--- Records for the task ---
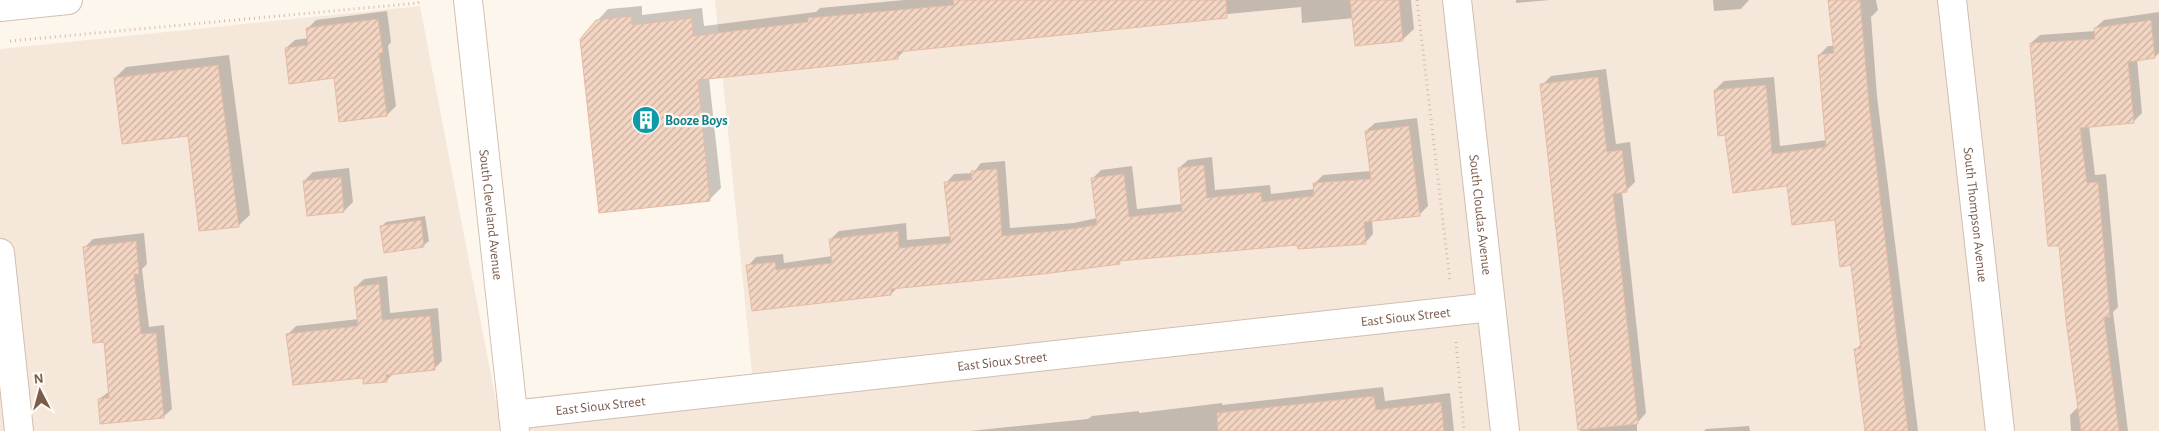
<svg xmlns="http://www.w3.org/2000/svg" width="2159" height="431" font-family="'Alegreya Sans',sans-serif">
	<defs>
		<pattern id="building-hatch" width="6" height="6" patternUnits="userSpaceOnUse" patternTransform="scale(1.25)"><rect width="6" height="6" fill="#f3d5c3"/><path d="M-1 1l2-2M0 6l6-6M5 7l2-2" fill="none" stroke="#cab0a1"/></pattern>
	</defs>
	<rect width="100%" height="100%" fill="#fdf6ec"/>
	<!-- residential -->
	<path fill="#f5e8da" d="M 715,0 L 2159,0 L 2159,431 L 0,431 L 0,49 L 420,6 L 496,401 L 752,374 Z"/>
	<!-- shadow -->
	<path fill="#0003" d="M 904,0 L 1411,0 L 1414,29 L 1402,40 L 1354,18 L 1302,23 L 1301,7 L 1187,18 L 905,50 L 897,58 L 709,78 L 721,188 L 710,199 L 597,21 L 608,9 L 642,6 L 642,15 L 702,8 L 704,26 L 816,12 L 820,8 Z
		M 1516,0 L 1550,0 L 1516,3 Z
		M 1713,0 L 1749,0 L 1741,9 L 1714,11 Z
		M 1829,0 L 1876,0 L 1878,10 L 1871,17 L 1877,96 L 1918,431 L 1866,431 L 1855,350 L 1861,344 L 1852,264 L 1836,219 L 1788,185 L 1727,134 L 1715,90 L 1724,81 L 1774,77 L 1780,146 L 1827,140 L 1819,55 L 1828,46 L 1835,46 Z
		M 387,11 L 391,42 L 388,46 L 396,106 L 387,115 L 335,77 L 286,48 L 295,40 L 308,38 L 307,29 L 316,20 Z
		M 2159,12 L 2159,53 L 2155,57 L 2137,59 L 2142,113 L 2133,122 L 2089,126 L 2095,175 L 2106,174 L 2118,307 L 2113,312 L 2128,431 L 2071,431 L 2070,415 L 2078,407 L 2060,244 L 2031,43 L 2040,35 L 2095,31 L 2095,28 L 2104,20 Z
		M 229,55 L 250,215 L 239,225 L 200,230 L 189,135 L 115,78 L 126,67 Z
		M 1606,69 L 1616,144 L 1630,142 L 1635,182 L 1626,191 L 1622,192 L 1646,413 L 1637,423 L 1637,431 L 1581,431 L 1542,85 L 1551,76 Z
		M 1417,118 L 1428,206 L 1419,215 L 1372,220 L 1373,234 L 1365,243 L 1298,243 L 1122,259 L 1119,263 L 898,287 L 891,294 L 748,266 L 756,257 L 783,254 L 784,263 L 832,256 L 831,239 L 839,231 L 906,223 L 907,240 L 951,236 L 946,183 L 954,174 L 973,173 L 981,163 L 1005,161 L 1010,228 L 1074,223 L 1097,218 L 1092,179 L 1101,170 L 1132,166 L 1137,209 L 1182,204 L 1179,168 L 1188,160 L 1212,157 L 1215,190 L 1270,185 L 1271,194 L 1315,189 L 1314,184 L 1323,175 L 1371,171 L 1366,131 L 1375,123 Z
		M 349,168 L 353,202 L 344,211 L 304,181 L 313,172 Z
		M 425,216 L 429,241 L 424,245 L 385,251 L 381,227 L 386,222 Z
		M 144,233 L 147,264 L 142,269 L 149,327 L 164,325 L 172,409 L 163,417 L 99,399 L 110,391 L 106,340 L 85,247 L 93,239 Z
		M 387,276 L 390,313 L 438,308 L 442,361 L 434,369 L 394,373 L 386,381 L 364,377 L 287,335 L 296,326 L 359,319 L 356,287 L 364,279 Z
		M 1383,387 L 1385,401 L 1450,393 L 1454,431 L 970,431 L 1088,419 L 1092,416 L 1139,411 L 1139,413 L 1222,403 L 1222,405 Z
		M 1749,426 L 1750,431 L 1704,431 L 1706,429 Z"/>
	<!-- building -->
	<path fill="url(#building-hatch)" stroke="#e6bba3" d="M 953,0 L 1226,0 L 1227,18 L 897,52 L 898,59 L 698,80 L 710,201 L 599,213 L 580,39 L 596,20 L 631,16 L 632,25 L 692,18 L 693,36 L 808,22 L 808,18 L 954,5 Z
		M 1350,0 L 1399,0 L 1403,41 L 1355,46 Z
		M 1828,0 L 1860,0 L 1869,105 L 1908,431 L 1865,431 L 1854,349 L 1861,348 L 1851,265 L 1840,267 L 1835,220 L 1792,225 L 1787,186 L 1733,193 L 1725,135 L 1718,136 L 1714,90 L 1766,85 L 1772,154 L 1826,147 L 1818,55 L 1834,53 Z
		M 378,19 L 383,53 L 379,53 L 387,116 L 339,122 L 334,78 L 289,84 L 285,48 L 308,45 L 306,28 Z
		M 2151,20 L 2155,58 L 2128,62 L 2134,123 L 2080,128 L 2087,183 L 2098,182 L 2110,317 L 2104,317 L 2119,431 L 2081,431 L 2066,320 L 2059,246 L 2048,246 L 2030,43 L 2095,39 L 2094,28 Z
		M 218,65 L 239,227 L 199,231 L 188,136 L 122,144 L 114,78 Z
		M 1598,77 L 1607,152 L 1622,150 L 1627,192 L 1613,194 L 1638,424 L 1578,430 L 1540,84 Z
		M 1409,126 L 1420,216 L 1364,222 L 1366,244 L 1298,249 L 1297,245 L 1119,261 L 1120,264 L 1043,274 L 891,289 L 891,295 L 752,311 L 746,265 L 775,262 L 776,270 L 832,263 L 829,239 L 898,231 L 899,248 L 951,243 L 944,182 L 972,180 L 971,171 L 997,169 L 1002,236 L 1064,230 L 1097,225 L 1091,178 L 1124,174 L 1129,217 L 1182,211 L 1178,168 L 1204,165 L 1207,198 L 1261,192 L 1262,202 L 1314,196 L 1313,183 L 1371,179 L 1365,131 Z
		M 341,177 L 344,212 L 307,216 L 303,181 Z
		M 421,220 L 424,247 L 384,253 L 380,226 Z
		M 136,241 L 139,274 L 134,274 L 141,334 L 156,333 L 164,418 L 100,424 L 98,399 L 109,398 L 104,342 L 93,343 L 83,247 Z
		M 379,284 L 382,320 L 430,316 L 435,370 L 386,375 L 387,382 L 363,384 L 363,378 L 293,385 L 286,334 L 358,326 L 354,287 Z
		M 1374,396 L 1376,410 L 1441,402 L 1444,431 L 1218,431 L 1217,413 Z"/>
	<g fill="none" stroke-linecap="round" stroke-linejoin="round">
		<defs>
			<g id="street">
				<path id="s1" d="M 1457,0 L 1505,431"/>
				<path id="s2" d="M 1952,0 L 2000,431"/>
				<path d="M 0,253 L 19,431"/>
				<path id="s3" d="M 513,415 L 1491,307"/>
			</g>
			<g id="secondary">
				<path id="s4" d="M 468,0 L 515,431"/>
				<path d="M 0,7 L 68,0"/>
			</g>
		</defs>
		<!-- street casing -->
		<use href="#street" stroke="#d1beb0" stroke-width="30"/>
		<!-- secondary casing -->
		<use href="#secondary" stroke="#d6c0b0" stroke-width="30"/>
		<!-- path -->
		<path stroke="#d9b8a5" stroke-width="3" stroke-dasharray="1 4" stroke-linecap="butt" d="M 1417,0 L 1450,281
			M 10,41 L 418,3 L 422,0
			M 1456,342 L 1464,431"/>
		<!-- street -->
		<use href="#street" stroke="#fff" stroke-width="28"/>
		<!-- secondary -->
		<use href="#secondary" stroke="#fff" stroke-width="28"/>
	</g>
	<!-- icons -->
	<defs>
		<symbol id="building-disc" viewBox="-11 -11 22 22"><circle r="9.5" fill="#0f9aa8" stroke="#fffaf3"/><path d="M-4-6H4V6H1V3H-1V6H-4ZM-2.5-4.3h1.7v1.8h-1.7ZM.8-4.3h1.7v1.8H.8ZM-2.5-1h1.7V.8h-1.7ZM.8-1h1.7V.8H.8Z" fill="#fff"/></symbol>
	</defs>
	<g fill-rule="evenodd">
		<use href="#building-disc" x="630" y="104" width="32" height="32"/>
	</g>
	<g text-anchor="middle" stroke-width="4.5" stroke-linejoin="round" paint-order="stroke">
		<!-- culture labels -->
		<g font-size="14" font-weight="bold" fill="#0d838f" stroke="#fffaf3" text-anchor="start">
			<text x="665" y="125">Booze Boys</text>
		</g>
		<!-- street labels -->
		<g font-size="14" fill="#7a5c4d" stroke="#fffaf3">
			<text dy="5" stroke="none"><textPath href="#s4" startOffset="216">South Cleveland Avenue</textPath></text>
			<text dy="5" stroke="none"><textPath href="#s1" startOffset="216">South Cloudas Avenue</textPath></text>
			<text dy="5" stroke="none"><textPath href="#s2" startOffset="216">South Thompson Avenue</textPath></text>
			<text dy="5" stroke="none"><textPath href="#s3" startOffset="898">East Sioux Street</textPath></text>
			<text dy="5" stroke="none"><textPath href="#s3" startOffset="492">East Sioux Street</textPath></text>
			<text dy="5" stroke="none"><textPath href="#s3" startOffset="88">East Sioux Street</textPath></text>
		</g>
	</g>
	<!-- north arrow -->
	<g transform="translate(40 391) rotate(354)" stroke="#fffaf3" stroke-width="4" paint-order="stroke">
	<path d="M0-4L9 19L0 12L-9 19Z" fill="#7a5c4d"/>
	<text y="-8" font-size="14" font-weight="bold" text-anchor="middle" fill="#7a5c4d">N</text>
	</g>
</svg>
---
__Work item__: From the entries above, show each line that includes the string "middle".

__Solution to this exercise__:
	<g text-anchor="middle" stroke-width="4.5" stroke-linejoin="round" paint-order="stroke">
	<text y="-8" font-size="14" font-weight="bold" text-anchor="middle" fill="#7a5c4d">N</text>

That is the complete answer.